H.E. Baber criticizes The Episcopal Church for being closed-off in an interview on her faith

Helen De Cruz, Asst Professor in philosophy at VU University Amsterdam, interviewed H.E. Baber, Professor in philosophy at the University of San Diego, for a series on how the religious practices of philosophers influences their academic work.

Baber, an Episcopalian who doesn’t attend a church, speaks about the difficulties outsiders face in joining the Church, and the many ways it can feel unwelcoming or inaccessible., and the frustrations she experienced as a lay-person trying to engage actively with the Church.

From the interview:

Insiders don’t appreciate how remote churches are to outsiders or how difficult it is to get in. Churches don’t signal that they’re semi-public places, like supermarkets or movie theaters, where anyone can go no questions asked. As an outsider, I was too shy to visit any church—afraid that it would be going into a private space where I didn’t belong, afraid I’d be noticed as an intruder, or asked embarrassing questions. There was no easy way of applying to join a church. When I joined the Episcopal Church as an undergraduate I didn’t know any churchgoers: religion simply wasn’t done among people I knew. It took me months after deciding to join to get up the nerve to call the local church and ask to see a priest. I wondered why churches couldn’t make things easier—why, e.g. they didn’t put ads in the college newspaper or leave flyers with forms one could fill out to request information or apply for membership.

Baber was frustrated by confessional asides from Episcopal Priests who assumed that, as a philosopher, she shared their skepticism or outright denial of the existence of God; she was seeking moving, transcendental spiritual existences, not personal denials of faith by the spiritual leaders of the congregations she joined.
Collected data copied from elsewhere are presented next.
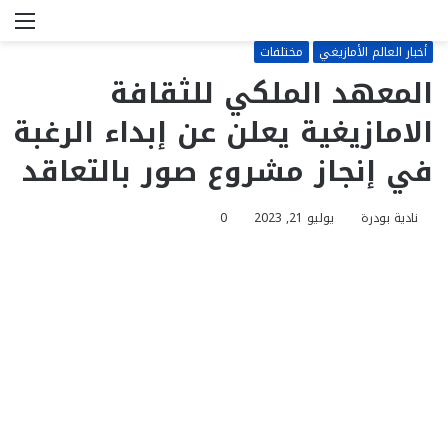
بحث
الق
عن
أخبار العالم الأمازيغي
مختلفات
المعهد الملكي للثقافة
الامازيغية يعلن عن إبداء الرغبة
في إنجاز مشروع صور بالتعاقد
نادية بودرة
يوليو 21, 2023
0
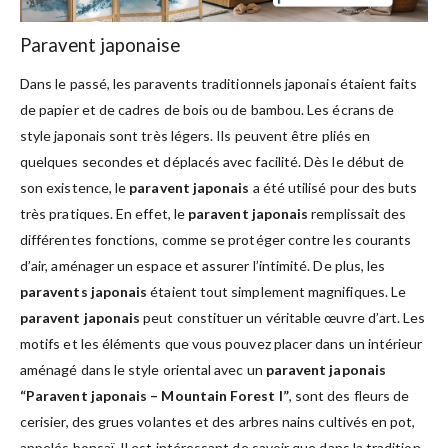
Paravent japonaise
Dans le passé, les paravents traditionnels japonais étaient faits
de papier et de cadres de bois ou de bambou. Les écrans de
style japonais sont très légers. Ils peuvent être pliés en
quelques secondes et déplacés avec facilité. Dès le début de
son existence, le
paravent japonais
a été utilisé pour des buts
très pratiques. En effet, le
paravent japonais
remplissait des
différentes fonctions, comme se protéger contre les courants
d’air, aménager un espace et assurer l’intimité. De plus, les
paravents japonais
étaient tout simplement magnifiques. Le
paravent japonais
peut constituer un véritable œuvre d’art. Les
motifs et les éléments que vous pouvez placer dans un intérieur
aménagé dans le style oriental avec un
paravent japonais
“Paravent japonais – Mountain Forest I”
, sont des fleurs de
cerisier, des grues volantes et des arbres nains cultivés en pot,
appelés bonsaï. Il est intéressant de savoir que dans la tradition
She sought ordination for years before finally being rejected affirmatively, and was frustrated when they told her that they had decided against her seven years prior. She had wanted to be involved in important aspects of the Church, but found no structure in which she could influence matters or affect change as a lay person; she sees this as a critical failing of the Church, and believes that the Church is in active decline as a result. This leads to her most scathing criticism of the Church.

Again from the interview:

I am disheartened by the decline of the Church and frustrated because, as a layperson, I can’t do anything about it. In spite of the officially democratic structure of the Episcopal Church, and rhetoric about lay ‘ministry’, laypeople have no voice in matters of importance. The agenda is set from the top, laypeople are heard only when they echo the party line, and priests as well as laypeople are marginalized, beaten down or squeezed out if they don’t go with the program. This has driven some to join break-away groups. That isn’t an option for me because I have no sympathy with the conservative moral positions these groups take and, most especially, because the view that gender is in any way theologically significant is a deal-breaker for me.

Ultimately, these experiences lead her to focus her previous Church energies in The Society of Christian Philosophers. You can read the entire series of interviews on The Prosblogion.

Can you relate to her experiences? Do you think the Church isn’t democratic enough? Do you see value in the hierarchical structure the Church operates from? Do you think her experience of being strung-along is common in the Church, or was she an outlier?